Is the shape below rotated to the right or the left?
How about this one?
The process by which our nervous system converts physical stimuli to neural activity is referred to as sensation, but making sense of that information is referred to as perception. The field of studying how physical differences in stimuli affect perception is called psychophysics, and one of the research techniques for studying this is signal detection theory. The ideas behind signal detection theory occur frequently in user research, so they’re worth reviewing here. Whether we’re trying to detect whether a product change influences user satisfaction, or trying to measure preference for a product design, having a good understanding of signal detection theory serves as a foundation for future research method discussions. Most importantly, the same scientific rigors used to measure perceptions can be used to measure preferences. After all, isn’t preference just a type of perception, as in, perceived benefit, or perceived value?

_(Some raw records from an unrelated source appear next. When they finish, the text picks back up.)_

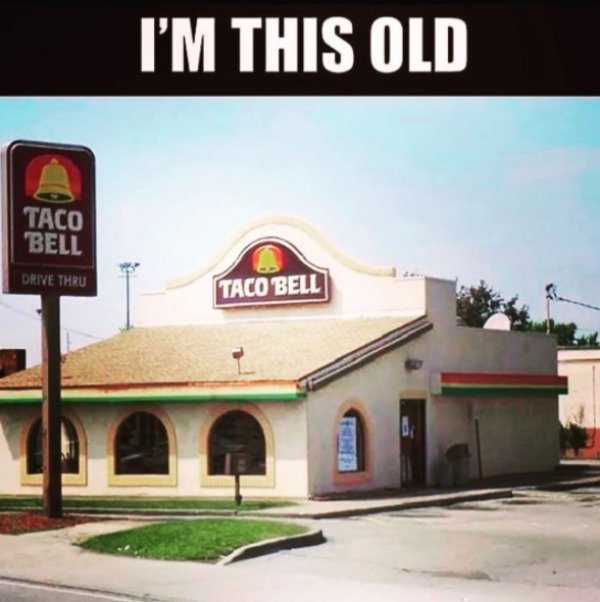
This screenshot has width=600, height=602. Identify the location of window. (164, 438).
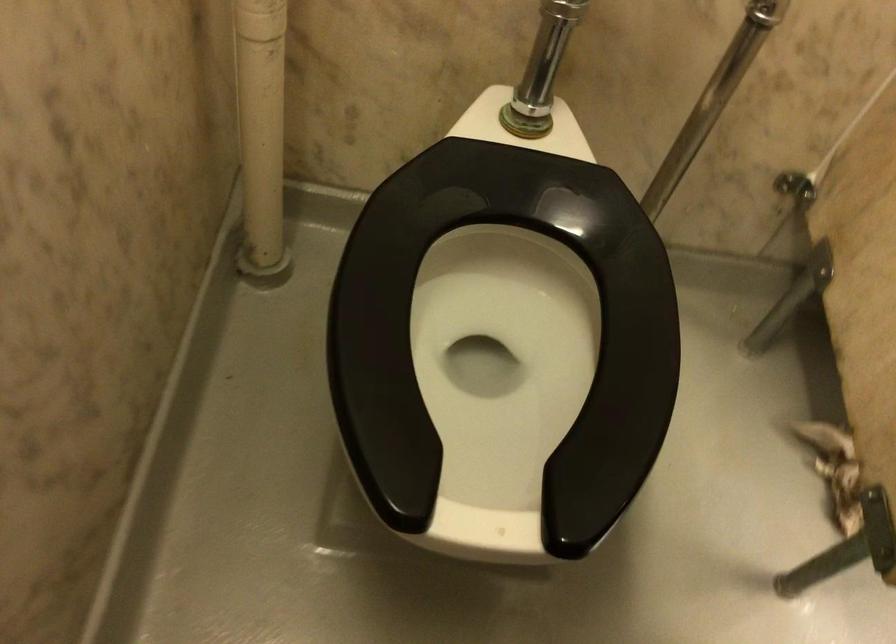
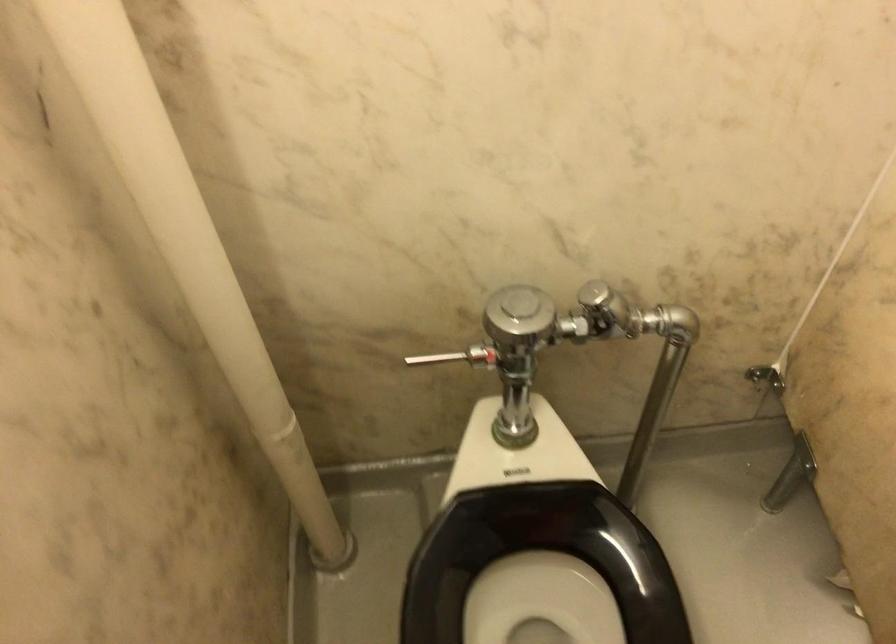
Question: The camera is either moving clockwise (left) or counter-clockwise (right) around the object. The first image is from the beginning of the video and the second image is from the end. Is the camera moving left or right when shooting the video?

Choices:
 (A) Left
 (B) Right

Answer: (B)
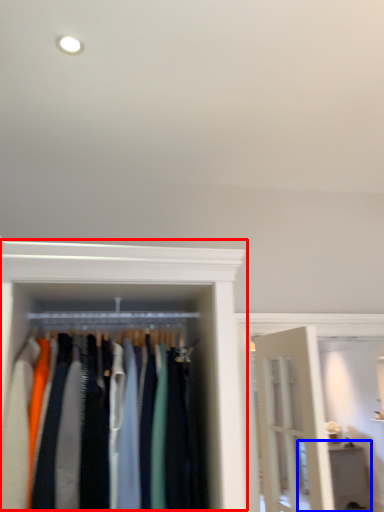
Question: Which of the following is the farthest to the observer, closet (highlighted by a red box) or furniture (highlighted by a blue box)?

Choices:
 (A) closet
 (B) furniture

Answer: (B)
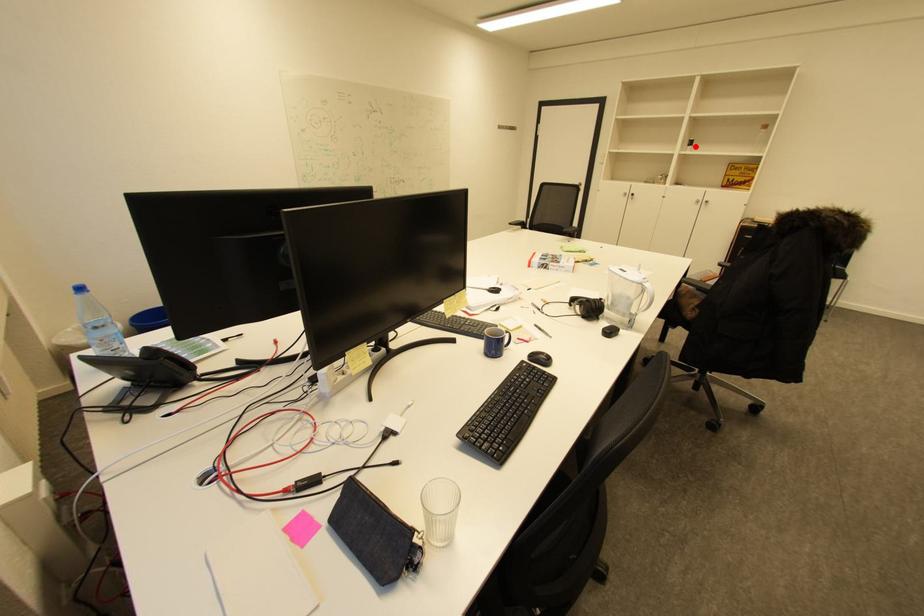
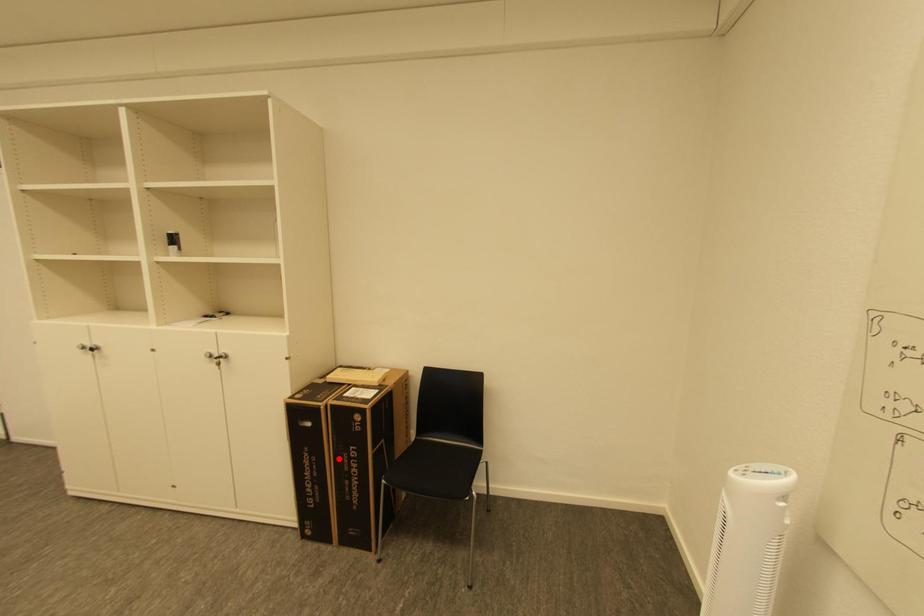
I am providing you with two images of the same scene from different viewpoints. A red point is marked on the first image and another point is marked on the second image. Is the marked point in image1 the same physical position as the marked point in image2?

No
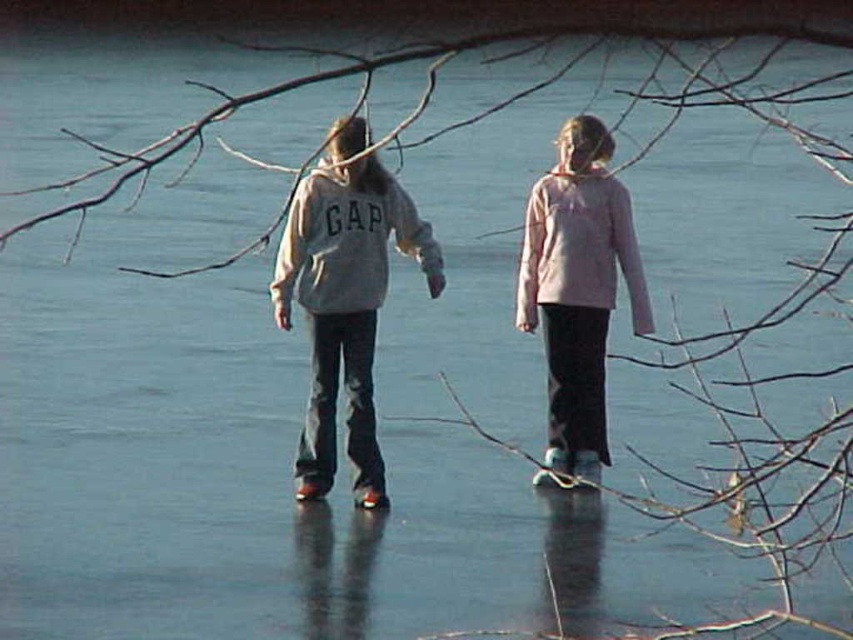
Question: Does pink fabric jacket at center appear on the right side of light gray fleece sweatshirt at center?

Choices:
 (A) yes
 (B) no

Answer: (A)

Question: Which object is closer to the camera taking this photo?

Choices:
 (A) pink fleece sweatshirt at center
 (B) pink fabric jacket at center
 (C) gray cotton hoodie at center
 (D) white cotton hoodie at center

Answer: (C)

Question: Is pink fabric jacket at center below light gray fleece sweatshirt at center?

Choices:
 (A) no
 (B) yes

Answer: (B)

Question: Which of the following is the closest to the observer?

Choices:
 (A) (590, 241)
 (B) (332, 188)

Answer: (B)

Question: Is gray cotton hoodie at center smaller than light gray fleece sweatshirt at center?

Choices:
 (A) yes
 (B) no

Answer: (B)

Question: Which point is closer to the camera?

Choices:
 (A) 343,182
 (B) 367,193

Answer: (B)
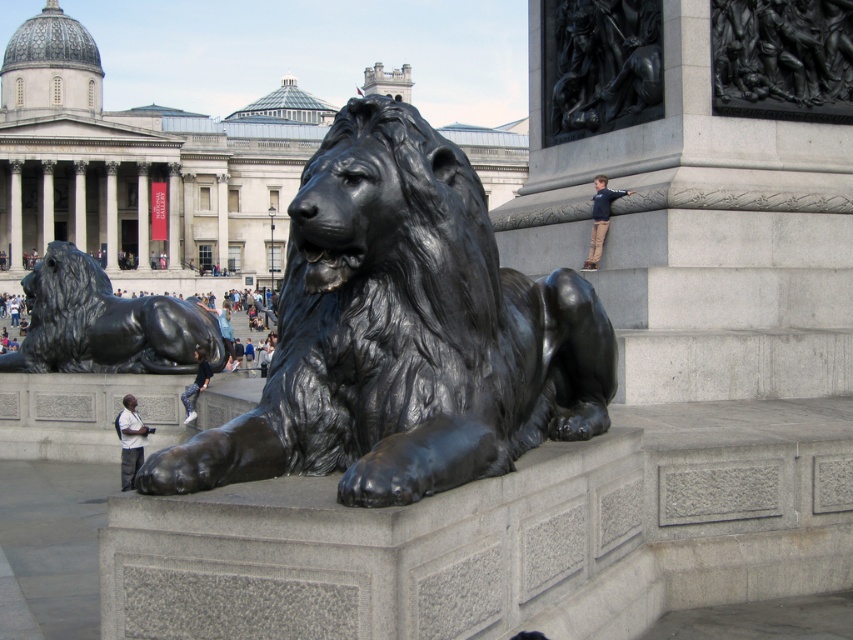
You are standing in front of the black lion statue on the platform. You see a point marked at coordinates [105,323]. What object is located at that point?

The point at coordinates [105,323] indicates the polished bronze lion at lower left.

You are a security guard at the National Gallery. You notice a person wearing a light gray shirt at lower left and denim pants at lower left standing near the black lion statue. According to the museum policy, visitors must maintain a minimum distance of 2 meters between themselves and the statue. Can you determine if the person is compliant with this rule?

The distance between the light gray shirt at lower left and denim pants at lower left is 2.38 meters, which exceeds the required 2 meters. Therefore, the person is compliant with the museum policy.

You are standing in front of the black lion statue on the raised stone platform. You notice a person wearing a light gray shirt at lower left and denim pants at lower left. Which part of their clothing is closer to you?

The light gray shirt at lower left is closer to the viewer than the denim pants at lower left.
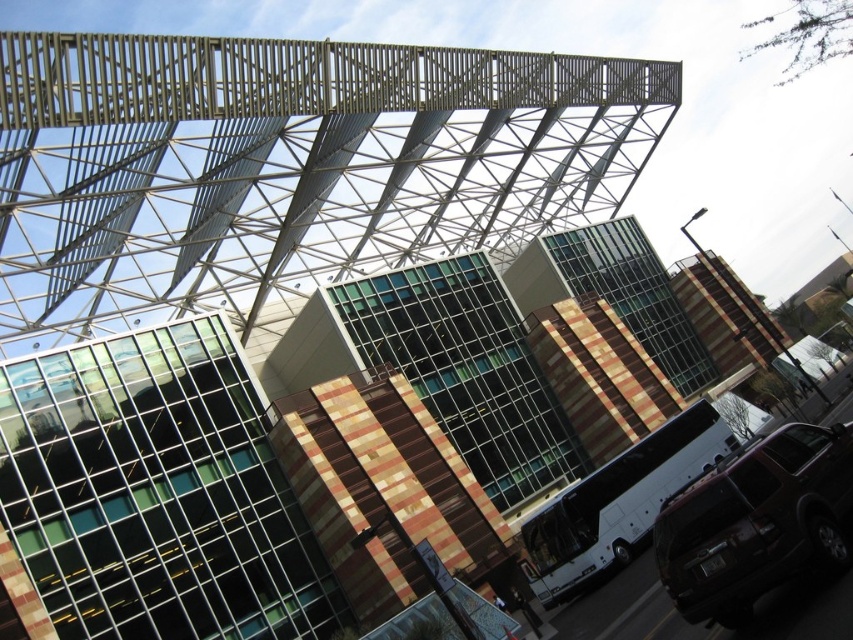
Question: Which point is farther to the camera?

Choices:
 (A) shiny black suv at lower right
 (B) white metallic bus at center

Answer: (B)

Question: Does shiny black suv at lower right lie in front of white metallic bus at center?

Choices:
 (A) yes
 (B) no

Answer: (A)

Question: Which of the following is the closest to the observer?

Choices:
 (A) pyautogui.click(x=740, y=486)
 (B) pyautogui.click(x=619, y=520)

Answer: (A)

Question: Can you confirm if shiny black suv at lower right is positioned to the left of white metallic bus at center?

Choices:
 (A) yes
 (B) no

Answer: (B)

Question: Does shiny black suv at lower right appear under white metallic bus at center?

Choices:
 (A) no
 (B) yes

Answer: (A)

Question: Which of the following is the closest to the observer?

Choices:
 (A) white metallic bus at center
 (B) shiny black suv at lower right

Answer: (B)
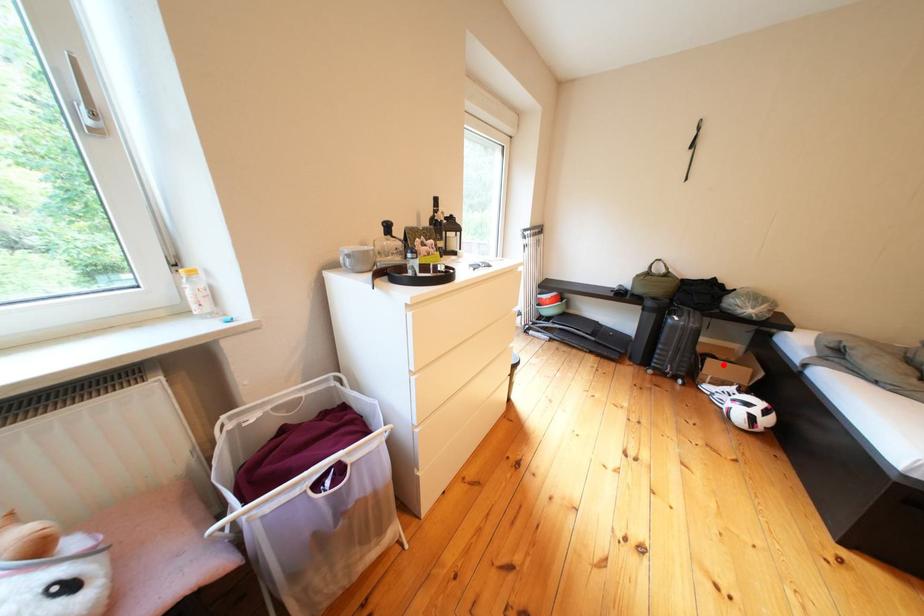
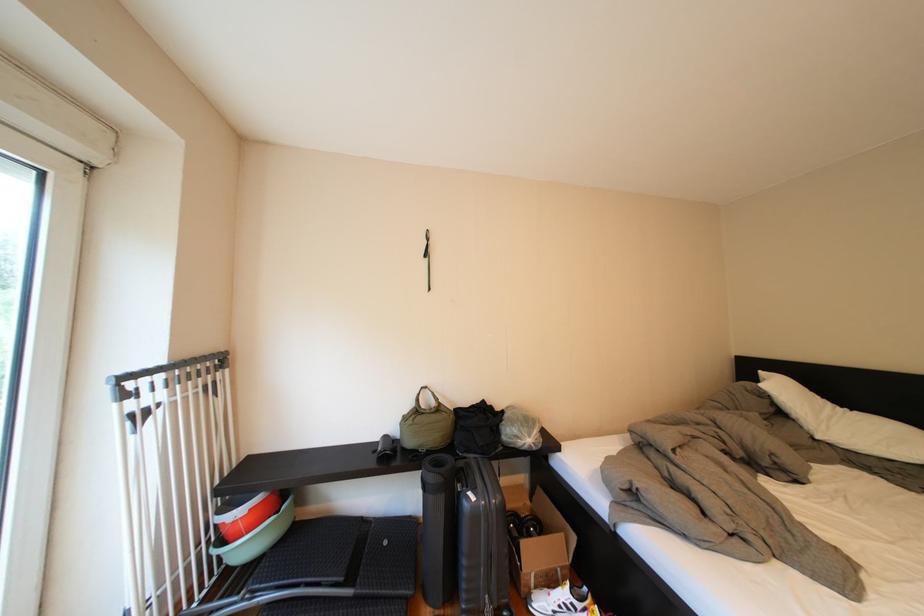
Question: I am providing you with two images of the same scene from different viewpoints. A red point is shown in image1. For the corresponding object point in image2, is it positioned nearer or farther from the camera?

Choices:
 (A) Nearer
 (B) Farther

Answer: (A)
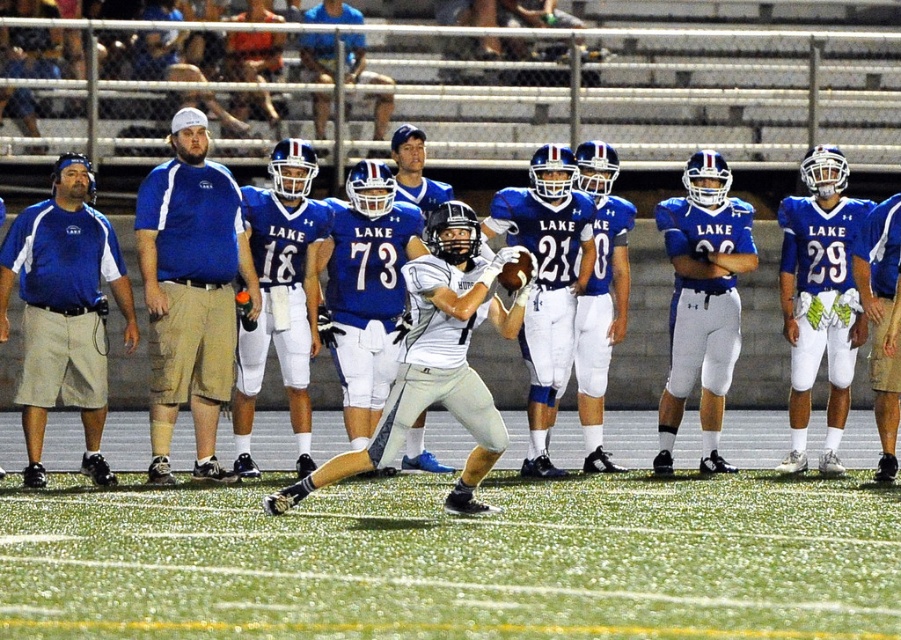
Which is more to the right, blue fabric shirt at left or white matte jersey at center?

white matte jersey at center is more to the right.

Can you confirm if blue fabric shirt at left is shorter than white matte jersey at center?

In fact, blue fabric shirt at left may be taller than white matte jersey at center.

Measure the distance between point [221,182] and camera.

17.09 meters

Locate an element on the screen. This screenshot has width=901, height=640. blue fabric shirt at left is located at coordinates click(x=190, y=291).

Describe the element at coordinates (456, 560) in the screenshot. The height and width of the screenshot is (640, 901). I see `green turf at center` at that location.

Describe the element at coordinates (456, 560) in the screenshot. I see `green turf at center` at that location.

At what (x,y) coordinates should I click in order to perform the action: click on green turf at center. Please return your answer as a coordinate pair (x, y). This screenshot has height=640, width=901. Looking at the image, I should click on pos(456,560).

Does blue matte uniform at center appear on the right side of matte blue helmet at upper center?

Yes, blue matte uniform at center is to the right of matte blue helmet at upper center.

Where is `blue matte uniform at center`? blue matte uniform at center is located at coordinates (643, 323).

Who is more distant from viewer, [43,164] or [317,61]?

Point [317,61]

Identify the location of blue matte uniform at center. (643, 323).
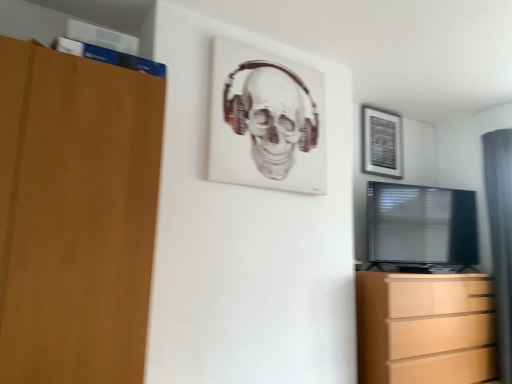
Question: Is gray fabric curtain at right with matte black picture frame at upper right, arranged as the second picture frame when viewed from the left?

Choices:
 (A) yes
 (B) no

Answer: (B)

Question: Does gray fabric curtain at right appear on the right side of matte black picture frame at upper right, the first picture frame viewed from the back?

Choices:
 (A) yes
 (B) no

Answer: (A)

Question: From a real-world perspective, is gray fabric curtain at right under matte black picture frame at upper right, arranged as the second picture frame when viewed from the left?

Choices:
 (A) yes
 (B) no

Answer: (A)

Question: From a real-world perspective, does gray fabric curtain at right stand above matte black picture frame at upper right, the first picture frame viewed from the back?

Choices:
 (A) yes
 (B) no

Answer: (B)

Question: Does gray fabric curtain at right have a lesser height compared to matte black picture frame at upper right, arranged as the second picture frame when viewed from the front?

Choices:
 (A) no
 (B) yes

Answer: (A)

Question: Considering the positions of gray fabric curtain at right and light brown wooden chest of drawers at lower right in the image, is gray fabric curtain at right taller or shorter than light brown wooden chest of drawers at lower right?

Choices:
 (A) tall
 (B) short

Answer: (A)

Question: From a real-world perspective, is gray fabric curtain at right positioned above or below light brown wooden chest of drawers at lower right?

Choices:
 (A) above
 (B) below

Answer: (A)

Question: Relative to light brown wooden chest of drawers at lower right, is gray fabric curtain at right in front or behind?

Choices:
 (A) behind
 (B) front

Answer: (A)

Question: Would you say gray fabric curtain at right is inside or outside light brown wooden chest of drawers at lower right?

Choices:
 (A) inside
 (B) outside

Answer: (B)

Question: From a real-world perspective, is black glossy tv at right above or below gray fabric curtain at right?

Choices:
 (A) above
 (B) below

Answer: (A)

Question: From the image's perspective, relative to gray fabric curtain at right, is black glossy tv at right above or below?

Choices:
 (A) below
 (B) above

Answer: (B)

Question: Visually, is black glossy tv at right positioned to the left or to the right of gray fabric curtain at right?

Choices:
 (A) left
 (B) right

Answer: (A)

Question: Does point (436, 190) appear closer or farther from the camera than point (499, 142)?

Choices:
 (A) farther
 (B) closer

Answer: (A)

Question: Is matte black picture frame at upper right, arranged as the second picture frame when viewed from the left, taller or shorter than white matte picture frame at upper center, which ranks as the 2th picture frame in right-to-left order?

Choices:
 (A) short
 (B) tall

Answer: (A)

Question: Is point pyautogui.click(x=376, y=119) closer or farther from the camera than point pyautogui.click(x=232, y=125)?

Choices:
 (A) farther
 (B) closer

Answer: (A)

The first core concept in signal detection theory is the idea of a decision variable. The premise here is that as certain features of the physical stimulus change, there is a corresponding change in the neural representation of that stimulus. Simply put, when stimuli change, our brains process the stimuli differently. When we make judgments about physical stimuli, we’re actually making judgments about the neural activity associated with those stimuli. There’s been a great deal of research studying what the “neural correlates of a decision variable” are for different types of decisions. Regardless of what brain activity might correspond to a decision variable, it’s assumed that given the exact same stimulus, there’s going to be some variation in the corresponding decision variable. Further, it’s assumed that the variance in decision variables from one presentation of the stimulus to the next will be normally distributed (i.e. bell curve, or Gaussian distribution).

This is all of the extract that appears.